DBSA:2014-0015
Disclaimer: as technology changes, advisories may become out of date or may no longer be relevant, please refer to the "Date" section of the header to be sure the advisory is recent as pertains to your situation.
Contents
Digibase Security Advisory - SSL 3.0 Vulnerable - Discontinue Use Immediately
Keywords: SSL, Encryption, Secure Sockets Layer, Firefox, Internet Explorer, Chrome
DBSA ID: 2014-0015
Regarding: SSL 3.0 Vulnerable - Discontinue Use Immediately
Writeup: Kradorex Xeron (talk) 20:45, 18 October 2014 (EDT)
Date: 2014 10 18
Last Modified: 20141018195403 by Kradorex Xeron
Who should take note: Everyone
Classification
Priority: HIGH
Rationale: SSL 3.0 usage must be discontinued immediately due to plaintext recovery vulnerability
Severity: HIGH
Rationale: Confidential data could potentially be disclosed.

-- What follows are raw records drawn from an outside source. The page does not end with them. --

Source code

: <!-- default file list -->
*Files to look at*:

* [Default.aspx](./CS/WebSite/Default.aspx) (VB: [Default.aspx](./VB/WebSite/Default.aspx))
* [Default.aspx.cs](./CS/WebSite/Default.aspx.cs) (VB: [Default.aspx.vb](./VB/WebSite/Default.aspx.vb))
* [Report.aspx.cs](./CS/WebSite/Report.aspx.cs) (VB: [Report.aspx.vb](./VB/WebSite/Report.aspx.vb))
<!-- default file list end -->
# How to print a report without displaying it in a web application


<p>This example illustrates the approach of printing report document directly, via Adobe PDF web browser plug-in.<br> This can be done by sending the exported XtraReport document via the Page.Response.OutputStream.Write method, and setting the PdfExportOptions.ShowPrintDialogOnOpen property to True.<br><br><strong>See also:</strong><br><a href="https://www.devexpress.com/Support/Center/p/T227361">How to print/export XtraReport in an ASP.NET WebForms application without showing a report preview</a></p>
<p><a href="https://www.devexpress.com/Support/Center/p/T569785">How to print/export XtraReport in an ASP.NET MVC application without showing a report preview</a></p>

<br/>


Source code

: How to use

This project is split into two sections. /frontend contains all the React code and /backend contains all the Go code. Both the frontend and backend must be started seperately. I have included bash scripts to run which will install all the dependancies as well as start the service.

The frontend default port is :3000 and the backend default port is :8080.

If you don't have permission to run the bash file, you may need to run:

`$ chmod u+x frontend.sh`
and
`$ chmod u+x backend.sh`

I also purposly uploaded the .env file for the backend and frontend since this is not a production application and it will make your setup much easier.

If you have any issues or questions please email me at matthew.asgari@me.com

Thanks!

Spread of Issue: MULTI-PLATFORM HIGH
Rationale: All platforms and all network-connected systems that deploy SSL 3.0 are vulnerable.
Description
Secure Sockets Layer Version 3.0 (SSL 3.0) is an encryption method utilized by various software and services to ensure data delivery is secure against interception. Recently a vulnerability has been disclosed in SSL 3.0 whereas it is possible to recover the clear "in the open" information being transmitted over an encrypted session. There is a secondary element where an attacker could trick a browser into downgrading from a more secure TLS (Transport Layer Security) session into the vulnerable SSL suite. The TLS versions have lesser version numbers but are more modern and secure than any SSL version.
Mitigation/Solution
Users are advised to upgrade their software as updates are released, in the meantime it is recommended to disable SSL usage and only accept TLS connections. Be cautious when utilizing a SSL session, perhaps discontinuing usage of these services until they offer TLS. Users may utilize the link in the References section to detect if they are vulnerable to the downgrade attack and to test during implementation of this advisory.
Under Mozilla Firefox, it is advised to enter into the address bar "about:config" (no quotes, no www., no http://) and accept to enter into the advanced configuration mode, then to enter into the search bar at the top of this page "security.tls.version.min", a single entry should be displayed. Double click and edit to "1", this should effectively disable the vulnerable SSL 3.0. Firefox users may check what security suite services utilize by clicking the icon next to the address bar, and clicking "More Information", look under "Technical Details" for a prefix of "SSL_" or "TLS_", the former is vulnerable.
Under Microsoft Internet Explorer, under the "Tools" or Gear icon menu, go to "Internet Options", then select the Advanced tab, uncheck "SSL 3.0" on that list (and prior versions as well), ensuring TLS options are checked.
Chrome has no known option for this, it is advised to use the other browsers for secure site usage until Google releases a patch.